Can the restore of a backup, which was not made on the same cluster, work at all ?

Not currently. For reference check out the following:

Is there a way to execute plain medusa CLI commands to e.g. list the existing backups ? Something like kubectl exec podname -c containername – medusa list

I assume you want to directly query the remote storage. It might be possible but I am not certain. No package is installed for Medusa in the image. The source tree is just copied into the image. The entry point script runs python3 -m medusa.service.grpc.server server.py.

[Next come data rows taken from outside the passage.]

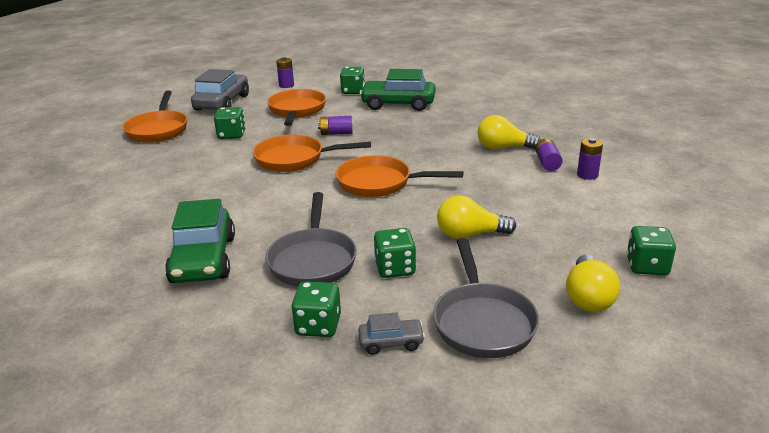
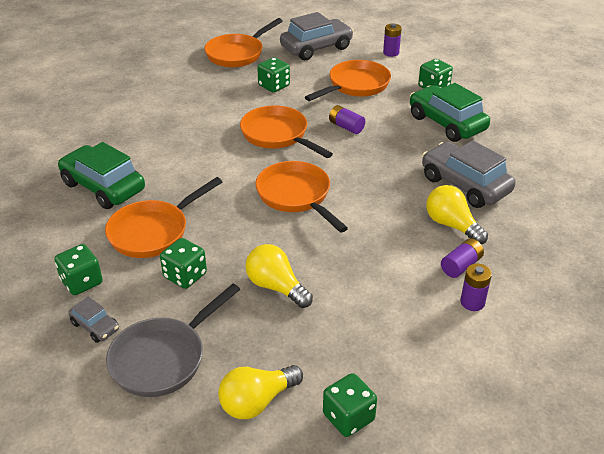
camera: 45 degrees right, 10 degrees up
(204, 259) = (103, 187): green car -> green car turned 90 degrees clockwise
(313, 260) = (153, 232): grey pan -> orange pan
(470, 127) = (465, 185): none -> grey car

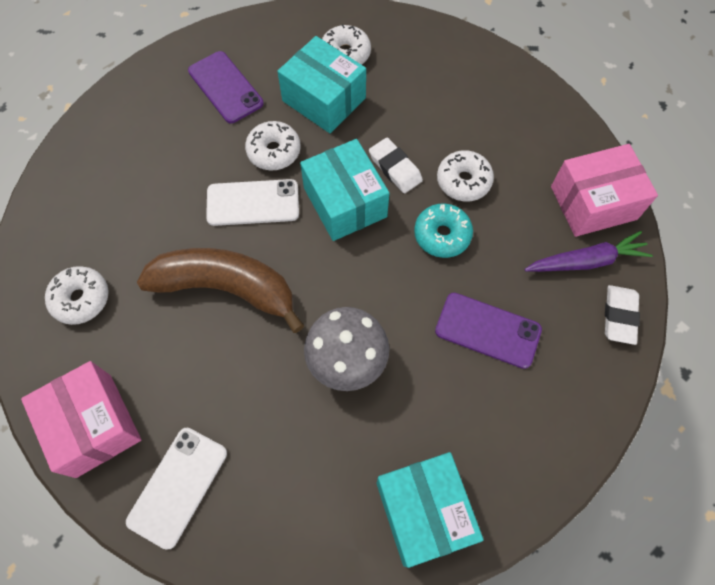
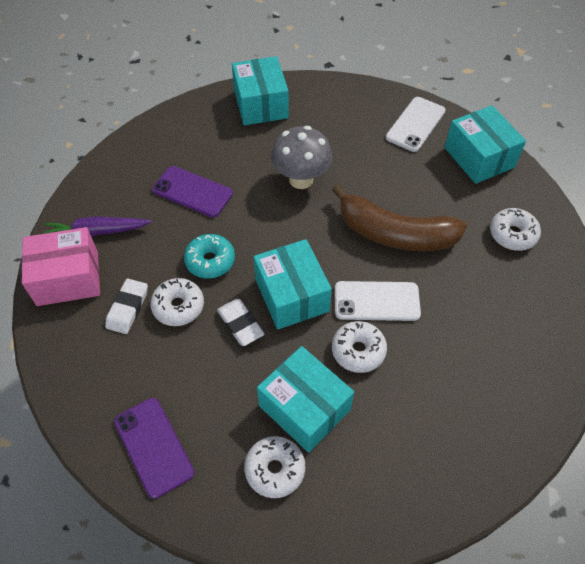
camera: 175 degrees left, 10 degrees down
(93, 425) = (479, 157): pink box -> turquoise box
(225, 87) = (414, 433): purple phone -> purple phone (153, 447)
(619, 316) = (89, 194): white eraser -> white eraser (128, 308)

If you read through the remote restore design doc, you will see that it talks about syncing the remote storage with the k8s CassandraBackup objects. When that is implemented you should just be able to run kubectl get cassandrabackups to get the listing of backups.

Cheers

John

Hi @jsanda,
I checked the first link and see that improvement on this issue has been bumped from release 1.3.0. , so there seem to be more critical items to develop. What timeframe could I plan with ? It is a deal breaker for our migration to k8ssandra not having a method to get the data over. Classical methods look like a nightmare to use…
Regards
Peter